A few weeks ago I couldn't write for my one guy-- until I figured out what was going on inside him. I couldn't tap into emotions and get them on the page because I didn't know why those emotions existed. I knew it was tied to an experience as a youth but I tried to write it without figuring it out. I thought it didn't really matter if it was not clarified for me. I thought a simple "his sister died when he was young" would be enough. But it did matter. I couldn't get to the right emotions until I knew. I spent lots of time on it. Then I knew. Now all his actions/dialog seems connected.

Anonymous said...

Sorry Julie...

I hated Iron Man...

But on that note, just found out that two big studios are opening huge departments for Comic book adaptations --

So Julie, let's bring TANK GIRL and CATWOMAN AND BARBERALLA back the Silver Screen....okay at least I tried, wrong avenue maybe?
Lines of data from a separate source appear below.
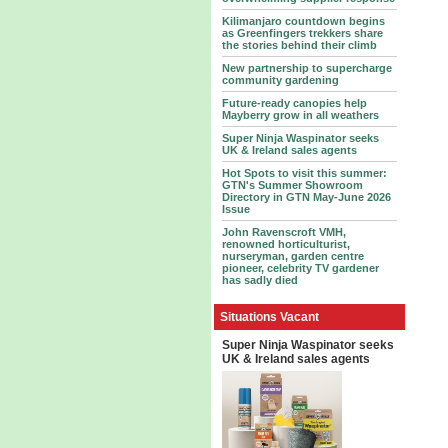
Kilimanjaro countdown begins
as Greenfingers trekkers share
the stories behind their climb
New partnership to supercharge
community gardening
Future-ready canopies help
Mayberry grow in all weathers
Super Ninja Waspinator seeks
UK & Ireland sales agents
Hot Spots to visit this summer:
GTN's Summer Showroom
Directory in GTN May-June 2026
Issue
John Ravenscroft VMH,
renowned horticulturist,
nurseryman, garden centre
pioneer, celebrity TV gardener
has sadly died
Situations Vacant
Super Ninja Waspinator seeks
UK & Ireland sales agents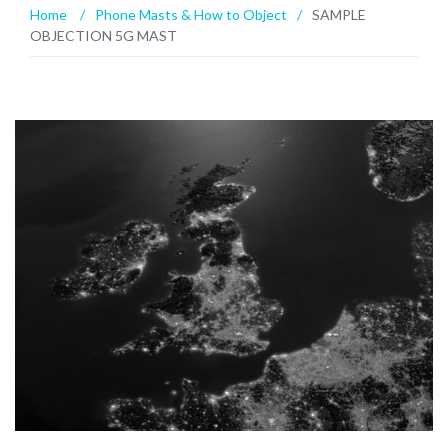
Home
/
Phone Masts & How to Object
/
SAMPLE
OBJECTION 5G MAST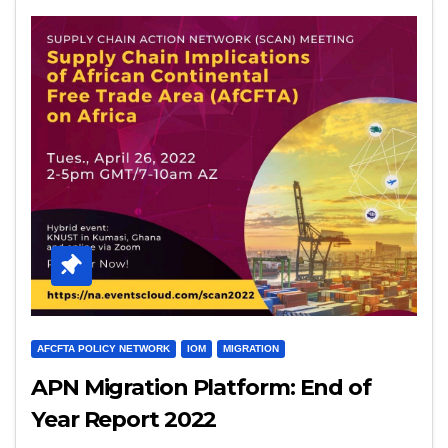
AFCFTA POLICY NETWORK
IOM
MIGRATION
APN Migration Platform: End of
Year Report 2022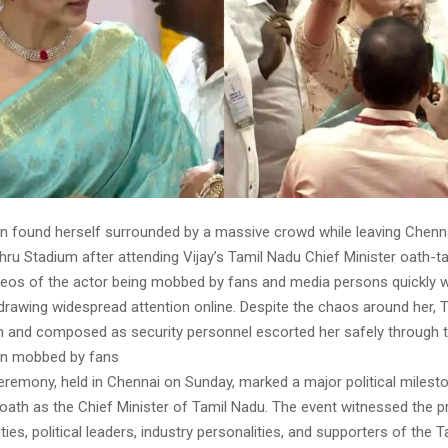
an found herself surrounded by a massive crowd while leaving Chenna
ru Stadium after attending Vijay’s Tamil Nadu Chief Minister oath-t
eos of the actor being mobbed by fans and media persons quickly we
drawing widespread attention online. Despite the chaos around her, T
 and composed as security personnel escorted her safely through 
an mobbed by fans
eremony, held in Chennai on Sunday, marked a major political milesto
k oath as the Chief Minister of Tamil Nadu. The event witnessed the 
ities, political leaders, industry personalities, and supporters of the T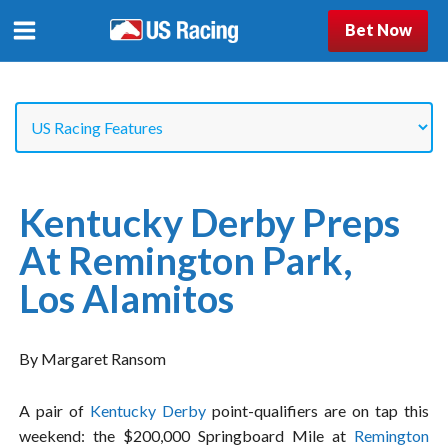
Bet Now
Kentucky Derby Preps
At Remington Park,
Los Alamitos
By Margaret Ransom
A pair of
Kentucky Derby
point-qualifiers are on tap this
weekend: the $200,000 Springboard Mile at
Remington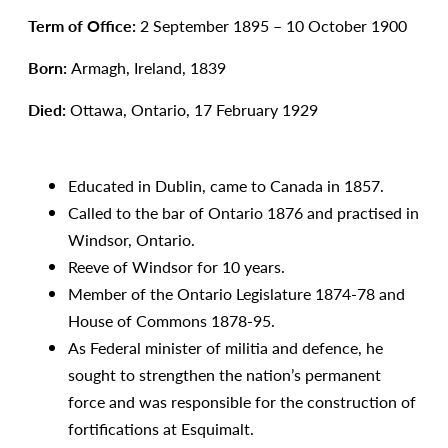
Term of Office:
2 September 1895 – 10 October 1900
Born:
Armagh, Ireland, 1839
Died:
Ottawa, Ontario, 17 February 1929
Educated in Dublin, came to Canada in 1857.
Called to the bar of Ontario 1876 and practised in
Windsor, Ontario.
Reeve of Windsor for 10 years.
Member of the Ontario Legislature 1874-78 and
House of Commons 1878-95.
As Federal minister of militia and defence, he
sought to strengthen the nation’s permanent
force and was responsible for the construction of
fortifications at Esquimalt.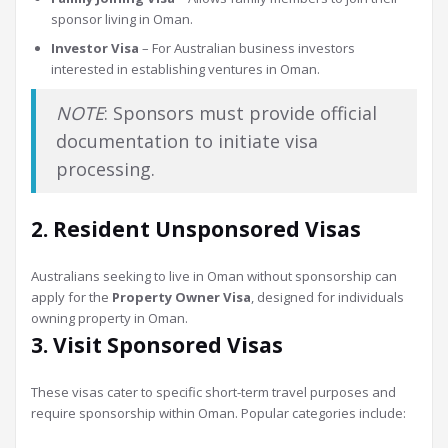
sponsor living in Oman.
Investor Visa
– For Australian business investors
interested in establishing ventures in Oman.
NOTE
: Sponsors must provide official
documentation to initiate visa
processing.
2. Resident Unsponsored Visas
Australians seeking to live in Oman without sponsorship can
apply for the
Property Owner Visa
, designed for individuals
owning property in Oman.
3. Visit Sponsored Visas
These visas cater to specific short-term travel purposes and
require sponsorship within Oman. Popular categories include: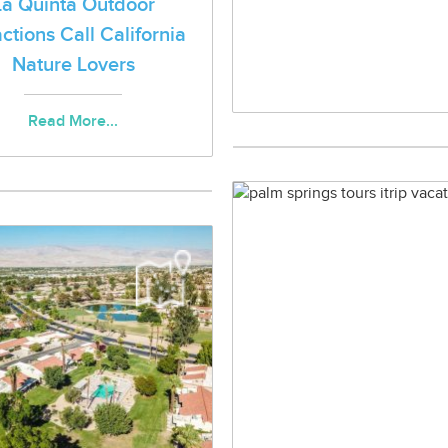
La Quinta Outdoor
actions Call California
Nature Lovers
Read More...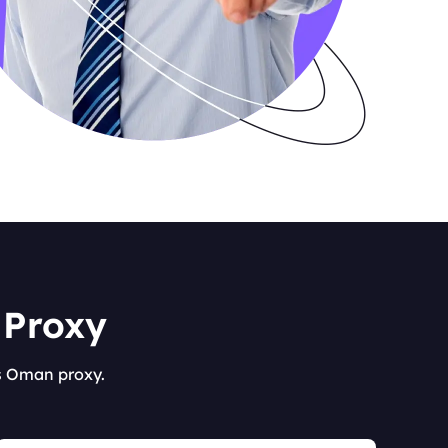
 Proxy
's Oman proxy.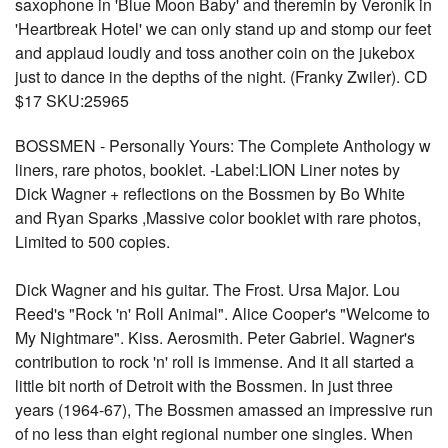
saxophone in 'Blue Moon Baby' and theremin by Veronik in
'Heartbreak Hotel' we can only stand up and stomp our feet
and applaud loudly and toss another coin on the jukebox
just to dance in the depths of the night. (Franky Zwiler). CD
$17 SKU:25965
BOSSMEN - Personally Yours: The Complete Anthology w
liners, rare photos, booklet. -Label:LION Liner notes by
Dick Wagner + reflections on the Bossmen by Bo White
and Ryan Sparks ,Massive color booklet with rare photos,
Limited to 500 copies.
Dick Wagner and his guitar. The Frost. Ursa Major. Lou
Reed's "Rock 'n' Roll Animal". Alice Cooper's "Welcome to
My Nightmare". Kiss. Aerosmith. Peter Gabriel. Wagner's
contribution to rock 'n' roll is immense. And it all started a
little bit north of Detroit with the Bossmen. In just three
years (1964-67), The Bossmen amassed an impressive run
of no less than eight regional number one singles. When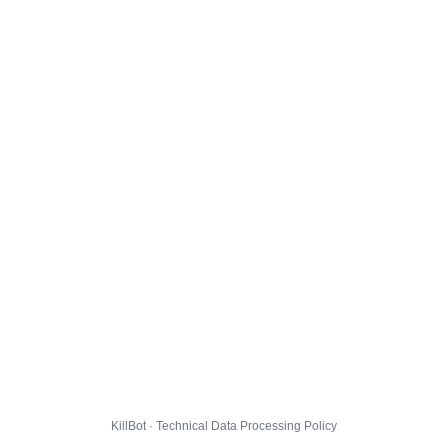
KillBot · Technical Data Processing Policy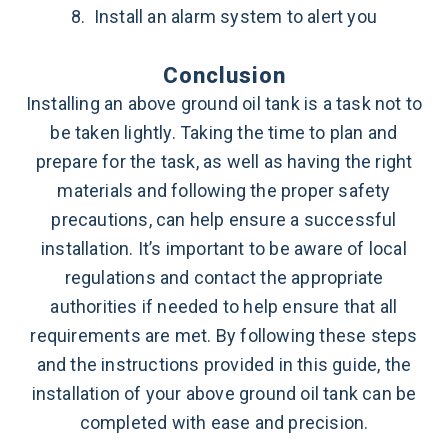
8. Install an alarm system to alert you
Conclusion
Installing an above ground oil tank is a task not to
be taken lightly. Taking the time to plan and
prepare for the task, as well as having the right
materials and following the proper safety
precautions, can help ensure a successful
installation. It’s important to be aware of local
regulations and contact the appropriate
authorities if needed to help ensure that all
requirements are met. By following these steps
and the instructions provided in this guide, the
installation of your above ground oil tank can be
completed with ease and precision.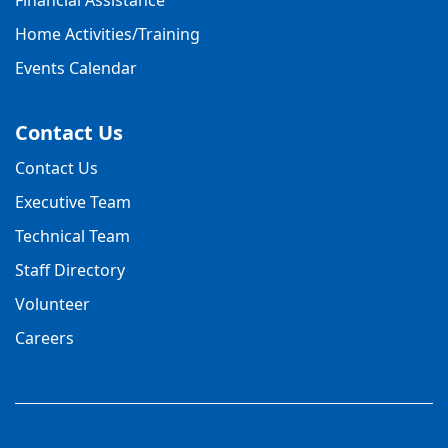
Home Activities/Training
Events Calendar
Contact Us
Contact Us
Executive Team
Technical Team
Staff Directory
Volunteer
Careers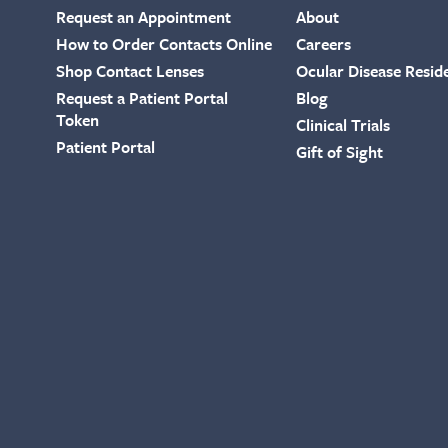
Request an Appointment
About
How to Order Contacts Online
Careers
Shop Contact Lenses
Ocular Disease Resid
Request a Patient Portal
Blog
Token
Clinical Trials
Patient Portal
Gift of Sight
I think PINK would make a great CATWOMAN!


Cheers!

Anonymous said...

This is an inspired post, helpful in simple and profound ways. Thank you!

E.C. Henry said...

HUGE fan of Iron Man, Julie. I was pleasantly surprised by Robert Downey Jr's performance. The guy is SOOOO GIFTED. I just wish he could have won his battle with substance abuse a little earler, as I feel cheated from seeing what COULD have been a truly outstanding career.

I have MANY, MANY personal origin stories. I'll tell you one. I was extreamly unpopular in high school. I used to hide from my fellow classmates, especially durring lunchtime. When the kids were in the hall, I'd be in the corner, a safe distance away, keeping an eye on them.
Anywho. One day, at a high school assembly, our senior class was called foreward, and one-by-one we were auctioned off to students or staff as part of a senior class fundraiser. Jock laughter filled the air. Outlandish inuendos as to what a senior's new master would task them to do were vollied about. But it came for my turn to be auctioned off the whole gym went silent. I just stood there for what felt like an eternity while Miss Cline tried to sell me for a couple bucks. But then my math teacher, Mr. Gram bid on me, and one of the most embarrasing episodes (and there have been many) of my life came to an end.

I will never forget what Mr. Gram did for me that day. Years later after I accepted Jesus as my Lord and Savior, I kinda equated Mr. Gram to Jesus: someone who saw something of value in me when no one else did. Mr. Gram went on to obtain a surley repution as being a little too friendly with his lady students, and had an affair with another teacher, after divorsing a former teacher from my school. Not an ideal role model -- but if I'm called on to testify on his account on the Day of Judgment I will say nothing but nice things about Mr. Gram. Miss Cline, on the other hand, different story; I have nothing nice to say about her.

- E.C. Henry from Bonney Lake, WA

millar prescott said...

Julie - Great post as usual, and great ahaa moment for me. I get to play god and take over the direction of my characters lives after we've been introduced. It may not make sense to others, but it gave me a little tip to work with.

@ e.c. - Dude, maybe you should have taken that hat off.

meg said...

Interesting story, E.C. Mr. Gram reminds me of what I try to capture in my characters. I'm having fun with my latest antagonist. He is going to betry his brother yet he has moments that seem inconsistant with a bad guy. Some people haven't seen that bad side of him so their reactions to him are completely different. Oh, such fun.